В первый раз входила я в Большой дом, бывший Нарышкинский дворец! Два лакея во фраках стояли в передней. В буфетной сидела полная, с двумя подбородками экономка Августа Андреевна. В зале на круглом столе стояли бледно-розовые гортензии. Козьма Терентьевич, выходя навстречу, здоровался, целуя нас.

Владимир Иванович Островский. Фотография 1890-х годов

Владимир Иванович Островский. Фотография 1890-х годов


"А где же Оленька? Что-то она не идет?" — спрашивал он недовольным голосом. Объяснили, в чем дело, но он не мог примириться с мыслью, что нельзя оставить тетушку, чтобы идти к нему на обед, раз он ждет. Вторично Владимир Иванович отправился к маме.
Масса цветов стояла под зеркалом, в простенке. Мы смотрели на картину "Благовещение" Сорокина и объяснялись с Клеманс Карловной на двух языках. Это была бойкая, почтенная дама, с кусочком черных кружев на густых, поседевших волосах. В улыбке ее рта со вставленными зубами, в серовато-зеленых, как бы выцветших глазах уже не чувствовалась та, которой Козьма Терентьевич Солдатенков сказал: "Фюит Россия!"
Все пошли к закуске. Вина были разлиты в хрустальные графинчики, с записочками на серебряных цепочках. Тонко нарезанные рыбы лежали на тарелочках, как и у нас. Пришел доктор Владислав Осипович Савоневский, очень красивый господин, и говорил с Клеманс Карловной по-французски. Так непривычно чувствовалась новая обстановка и новые лица! Пройдя комнату с газетами, где они хранились за десятилетия, вышли в фонарик, весь заставленный цветами и стеклянный со всех сторон, чтобы не дуло. На открытой террасе (с видом на реку и на всю красоту Кунцева) кушали только в самую жару. Пока усаживались за стол, пришла мама. Она успела угостить тетушку обедом, и та отправилась в Москву.

(ИСХОДНЫЕ ДАННЫЕ)
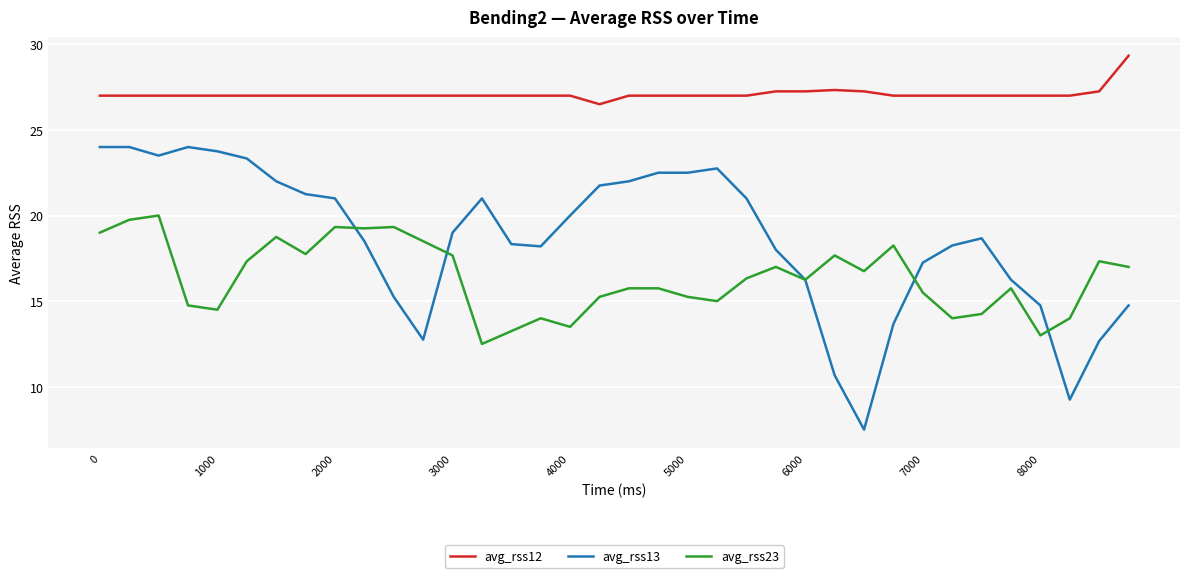

List the series in order of their peak value, lowest first.

avg_rss23, avg_rss13, avg_rss12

(ЗАДАНИЕ)
Допишите следующую часть отрывка об обеде в Большом доме, начав сразу после фразы «та отправилась в Москву».

(РЕЗУЛЬТАТ)
Необыкновенный, "на воде", суп тихо разносил лакей помоложе, а постарше — подавал пирожки. Козьма Терентьевич внимательно следил за происходящим и настоятельно требовал, чтобы попробовали пирожков двух сортов: с мозгами-рессолей и слоеных со свежими грибами и укропом. Так же серьезно относясь и к следующему блюду, Козьма Терентьевич наливал красное вино, про которое говорил, что оно мягкое, как бархат. Когда принесли жареных уток и Клеманс Карловна не положила себе, Козьма Терентьевич горячо сказал: "Клеманс, да ведь это канар!" Обед кончился, как священнодействие.
На черных, блестящих тарелочках, с рельефными цветами, лежали шпанская вишня, персики, сливы, а на блюде — нарезанная кусочками желтая спелая дыня. Нас с Эмилией Козьма Терентьевич заставил выпить по бокалу шампанского. Этот насильно выпитый бокал был последним в моей жизни. Тем более что я прочла статью Бунге и запомнила слова: "Каждая капля алкоголя, введенная в наш организм, сокращает нашу жизнь..."
Идя по темной дороге Покровского проспекта и слушая, как хорошо говорил Владимир Иванович с мамой о народном образовании, о самодержавии, я чувствовала что-то новое, еще и неиспытанное в душе и думала — вот бы Лева посмотрел на такого человека!

...На светло-серых плитках открытой террасы Козьмы Терентьевича пестрело множество всевозможных цветов. Внизу за серебристой решеткой стоял круглый каменный стол с надписью о Нарышкиных. За Москвой-рекой открывался горизонт. Мы сидели за завтраком. Управляющий Василий Егорович Грачов, высокий, с проседью, в красной рубашке, своим видом напоминал Л. Толстого. Я рассказывала, что мы делали в Успенском, в Сокольниках.
— А послушаю я, какими вы глупостями занимаетесь! — сказал он грубым и громким голосом. — Пелены вышиваете, когда дело надо делать, пользу людям приносить. Для чего же в гимназии учились?!
Когда в разговоре о политике сказали "statys quo", я спросила, что это значит?
— Плохо, я вижу, вас в гимназии-то учили. Вам надо купить словарь Михельсона и смотреть там слова, которые не понимаете! — говорил Василий Егорович.
По-видимому, дело моего развития Владимир Иванович решил взять в свои руки. Он стал приходить ежедневно, после нашего завтрака. Однажды принес стихотворения Надсона и читал вслух, когда мы с мамой сидели в саду.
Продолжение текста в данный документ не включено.